Quint often uses contemporary
events as parallels to those of the Holocaust. When she talks about the
Warsaw Ghetto going up in flames and people jumping out of windows from the
upper floors of buildings, she draws a comparison with people jumping out of
the windows of the World Trade Center in New York on 9/11. That vision is
much fresher in people's memories and it helps them to understand the
horrors of the 1940s, she says.
Edna Wilchfort, another
seasoned guide, is a second-generation Holocaust survivor of Czech parentage
whose parents were both in Theresienstadt and whose father later went to
Auschwitz and was liberated in Dachau. After spending several years in the
United States, Wilchfort returned to Israel, and was looking for something
interesting to do. She took a course at Yad Vashem, "and I became connected.
It's now a very important part of my life."
Although she also incorporates
personal stories into her tours, she devotes more time to the history
because she often talks to groups of foreign diplomats. In this context she
also stresses the roots of racial anti-Semitism.

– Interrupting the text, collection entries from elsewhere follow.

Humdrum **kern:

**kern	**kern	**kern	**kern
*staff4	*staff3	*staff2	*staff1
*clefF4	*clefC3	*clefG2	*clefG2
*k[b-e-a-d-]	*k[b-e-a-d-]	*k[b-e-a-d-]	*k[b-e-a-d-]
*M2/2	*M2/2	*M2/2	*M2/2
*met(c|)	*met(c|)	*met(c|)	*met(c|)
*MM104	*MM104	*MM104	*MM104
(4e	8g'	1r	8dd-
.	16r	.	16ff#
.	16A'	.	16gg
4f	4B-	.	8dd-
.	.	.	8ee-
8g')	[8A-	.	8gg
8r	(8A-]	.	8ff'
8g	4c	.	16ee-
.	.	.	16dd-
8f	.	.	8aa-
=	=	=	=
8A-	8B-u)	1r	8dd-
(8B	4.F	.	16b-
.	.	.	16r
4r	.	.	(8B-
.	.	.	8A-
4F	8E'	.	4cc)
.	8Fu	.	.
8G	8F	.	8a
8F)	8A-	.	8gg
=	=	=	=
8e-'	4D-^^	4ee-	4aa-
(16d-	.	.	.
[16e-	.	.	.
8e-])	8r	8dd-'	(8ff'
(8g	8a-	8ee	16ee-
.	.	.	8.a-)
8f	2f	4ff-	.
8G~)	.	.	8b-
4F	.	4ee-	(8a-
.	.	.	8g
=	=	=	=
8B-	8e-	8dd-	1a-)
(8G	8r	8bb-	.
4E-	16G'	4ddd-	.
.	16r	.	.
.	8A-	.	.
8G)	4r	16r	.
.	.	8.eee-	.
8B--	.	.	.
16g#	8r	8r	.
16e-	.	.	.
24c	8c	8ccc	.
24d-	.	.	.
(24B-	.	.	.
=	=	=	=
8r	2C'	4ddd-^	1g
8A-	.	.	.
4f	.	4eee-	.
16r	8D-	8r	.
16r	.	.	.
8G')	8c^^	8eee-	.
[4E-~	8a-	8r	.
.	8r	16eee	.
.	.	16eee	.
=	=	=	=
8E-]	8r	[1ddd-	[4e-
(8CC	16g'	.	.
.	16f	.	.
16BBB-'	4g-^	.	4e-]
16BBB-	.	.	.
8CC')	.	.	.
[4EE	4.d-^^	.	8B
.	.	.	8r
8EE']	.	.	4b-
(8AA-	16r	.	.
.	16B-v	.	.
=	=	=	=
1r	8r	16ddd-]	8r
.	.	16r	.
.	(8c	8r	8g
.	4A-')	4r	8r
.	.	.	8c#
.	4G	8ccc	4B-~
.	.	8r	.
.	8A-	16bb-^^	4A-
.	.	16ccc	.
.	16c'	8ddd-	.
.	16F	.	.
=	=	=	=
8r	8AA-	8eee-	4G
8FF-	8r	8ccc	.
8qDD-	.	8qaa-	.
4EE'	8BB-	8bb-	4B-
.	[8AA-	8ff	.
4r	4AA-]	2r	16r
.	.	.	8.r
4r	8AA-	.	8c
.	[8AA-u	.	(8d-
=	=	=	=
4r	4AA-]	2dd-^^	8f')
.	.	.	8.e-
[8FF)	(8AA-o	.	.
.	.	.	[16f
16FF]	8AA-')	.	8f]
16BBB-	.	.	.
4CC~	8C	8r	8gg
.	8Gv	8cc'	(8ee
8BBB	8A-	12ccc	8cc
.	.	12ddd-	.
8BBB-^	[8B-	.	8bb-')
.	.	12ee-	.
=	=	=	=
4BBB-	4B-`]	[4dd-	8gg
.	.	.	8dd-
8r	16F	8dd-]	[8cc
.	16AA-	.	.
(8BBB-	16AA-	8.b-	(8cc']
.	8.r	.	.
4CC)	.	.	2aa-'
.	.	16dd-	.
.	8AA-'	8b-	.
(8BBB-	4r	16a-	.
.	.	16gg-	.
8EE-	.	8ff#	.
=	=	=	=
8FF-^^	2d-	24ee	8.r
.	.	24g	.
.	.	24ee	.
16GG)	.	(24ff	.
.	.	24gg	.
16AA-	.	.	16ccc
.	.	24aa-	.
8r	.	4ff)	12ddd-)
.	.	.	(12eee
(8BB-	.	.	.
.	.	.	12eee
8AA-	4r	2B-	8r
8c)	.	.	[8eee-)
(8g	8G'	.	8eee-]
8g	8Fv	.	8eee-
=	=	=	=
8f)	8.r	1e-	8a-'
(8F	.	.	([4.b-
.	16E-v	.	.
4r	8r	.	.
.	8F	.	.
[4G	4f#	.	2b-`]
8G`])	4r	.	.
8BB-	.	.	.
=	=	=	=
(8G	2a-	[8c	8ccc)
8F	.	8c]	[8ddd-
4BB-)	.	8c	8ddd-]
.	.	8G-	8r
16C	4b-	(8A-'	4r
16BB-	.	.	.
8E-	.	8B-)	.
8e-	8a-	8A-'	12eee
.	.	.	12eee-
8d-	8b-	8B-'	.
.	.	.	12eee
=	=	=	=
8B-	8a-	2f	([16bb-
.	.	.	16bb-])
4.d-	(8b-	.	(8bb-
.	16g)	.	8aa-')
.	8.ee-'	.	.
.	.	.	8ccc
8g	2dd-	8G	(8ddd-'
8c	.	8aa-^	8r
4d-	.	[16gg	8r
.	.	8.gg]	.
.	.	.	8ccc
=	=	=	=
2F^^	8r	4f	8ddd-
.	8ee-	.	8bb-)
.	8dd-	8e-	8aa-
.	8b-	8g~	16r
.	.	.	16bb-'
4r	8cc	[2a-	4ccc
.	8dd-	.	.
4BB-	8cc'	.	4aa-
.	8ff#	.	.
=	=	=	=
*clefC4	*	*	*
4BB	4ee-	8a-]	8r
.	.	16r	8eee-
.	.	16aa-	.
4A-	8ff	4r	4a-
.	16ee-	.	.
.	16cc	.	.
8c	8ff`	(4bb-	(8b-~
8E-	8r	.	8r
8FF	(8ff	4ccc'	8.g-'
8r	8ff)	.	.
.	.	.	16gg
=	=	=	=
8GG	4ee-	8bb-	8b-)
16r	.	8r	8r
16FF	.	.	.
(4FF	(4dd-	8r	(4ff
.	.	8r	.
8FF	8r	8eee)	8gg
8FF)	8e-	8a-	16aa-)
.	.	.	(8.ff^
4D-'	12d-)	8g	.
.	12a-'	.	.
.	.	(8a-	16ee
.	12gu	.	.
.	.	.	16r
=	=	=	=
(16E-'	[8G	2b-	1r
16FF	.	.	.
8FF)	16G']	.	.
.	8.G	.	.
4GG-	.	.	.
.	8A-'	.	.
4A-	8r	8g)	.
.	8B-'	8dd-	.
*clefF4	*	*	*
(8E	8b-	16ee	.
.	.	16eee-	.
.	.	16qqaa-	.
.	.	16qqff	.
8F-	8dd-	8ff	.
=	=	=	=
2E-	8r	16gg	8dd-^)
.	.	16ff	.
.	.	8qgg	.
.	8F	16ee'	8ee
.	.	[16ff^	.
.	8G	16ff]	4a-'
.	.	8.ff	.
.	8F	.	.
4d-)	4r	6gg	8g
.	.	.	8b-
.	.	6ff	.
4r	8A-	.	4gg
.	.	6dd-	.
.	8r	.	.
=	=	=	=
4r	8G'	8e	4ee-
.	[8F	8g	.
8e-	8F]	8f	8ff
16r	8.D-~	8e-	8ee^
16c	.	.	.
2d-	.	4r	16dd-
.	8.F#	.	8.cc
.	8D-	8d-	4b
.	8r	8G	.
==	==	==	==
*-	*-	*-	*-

She tailors her tours to what
she feels the group will find most interesting, and when people are looking
for the personal more than the general, she has a store of personal stories
that have been passed on to her by survivors, or that she has learned about
in class or through reading.
She also makes distinctions
between talking to Jews and non-Jews.
"With Jews, the connection is
on a different level," she says. One of her more challenging tours was when
she guided a group of Palestinian women from Beit Jalla. "I was teaching
them. I'm sure they hadn't heard much about the Holocaust. They were young
Christians. Their reactions were on interest level rather than emotional.
They weren't at all antagonistic. On the contrary, they were very
attentive."
Approaches vary not only with
regard to Jews and non-Jews but also between Israeli groups and Jewish
groups from abroad.
Shemer says that when he
speaks to overseas groups he never skips the story of the St. Louis, the
ill-fated German ship carrying more than 900 Jewish refugees who were turned
away at nearly every port of call; and when he speaks to Israeli groups, he
never omits the story of the Warsaw Ghetto uprising. "Israelis want to know
the story of resistance," he explains.
There are many high and low
points in fostering Holocaust awareness and remembrance. The recurring high
point for Shemer is when he takes groups to the death camps and sings the
Israeli national anthem.
"When you stand in Auschwitz,
Majdanek or Treblinka and sing 'Hatikva,' it makes you proud, it makes you
cry. There's nothing like it," he says.